Stored records:
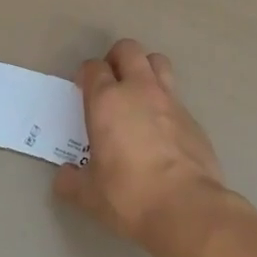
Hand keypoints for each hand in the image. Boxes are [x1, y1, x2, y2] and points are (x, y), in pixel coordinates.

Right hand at [52, 39, 228, 249]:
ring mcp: (170, 100)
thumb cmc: (129, 195)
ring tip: (139, 93)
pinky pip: (176, 96)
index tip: (83, 88)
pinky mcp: (193, 118)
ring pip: (158, 62)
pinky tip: (162, 128)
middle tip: (111, 81)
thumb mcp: (90, 195)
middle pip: (128, 50)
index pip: (93, 67)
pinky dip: (165, 103)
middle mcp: (139, 90)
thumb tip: (64, 177)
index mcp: (107, 101)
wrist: (186, 207)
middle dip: (116, 58)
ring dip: (146, 68)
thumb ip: (72, 181)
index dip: (86, 74)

PROBLEM DETAILS => Reproduce each line of the records above, exactly and without pictures.

TASK RESULT =>
Hand keypoints for each hand in the image. Boxes are [x1, y1, x2, y2] and points are (x, y), in pixel coordinates.

Right hand at [52, 39, 228, 249]:
ring mcp: (170, 100)
thumb cmc: (129, 195)
ring tip: (139, 93)
pinky pip: (176, 96)
index tip: (83, 88)
pinky mcp: (193, 118)
ring pip: (158, 62)
pinky tip: (162, 128)
middle tip: (111, 81)
thumb mcp: (90, 195)
middle pip: (128, 50)
index pip: (93, 67)
pinky dip: (165, 103)
middle mcp: (139, 90)
thumb tip: (64, 177)
index mcp: (107, 101)
wrist: (186, 207)
middle dip: (116, 58)
ring dip: (146, 68)
thumb ip: (72, 181)
index dip: (86, 74)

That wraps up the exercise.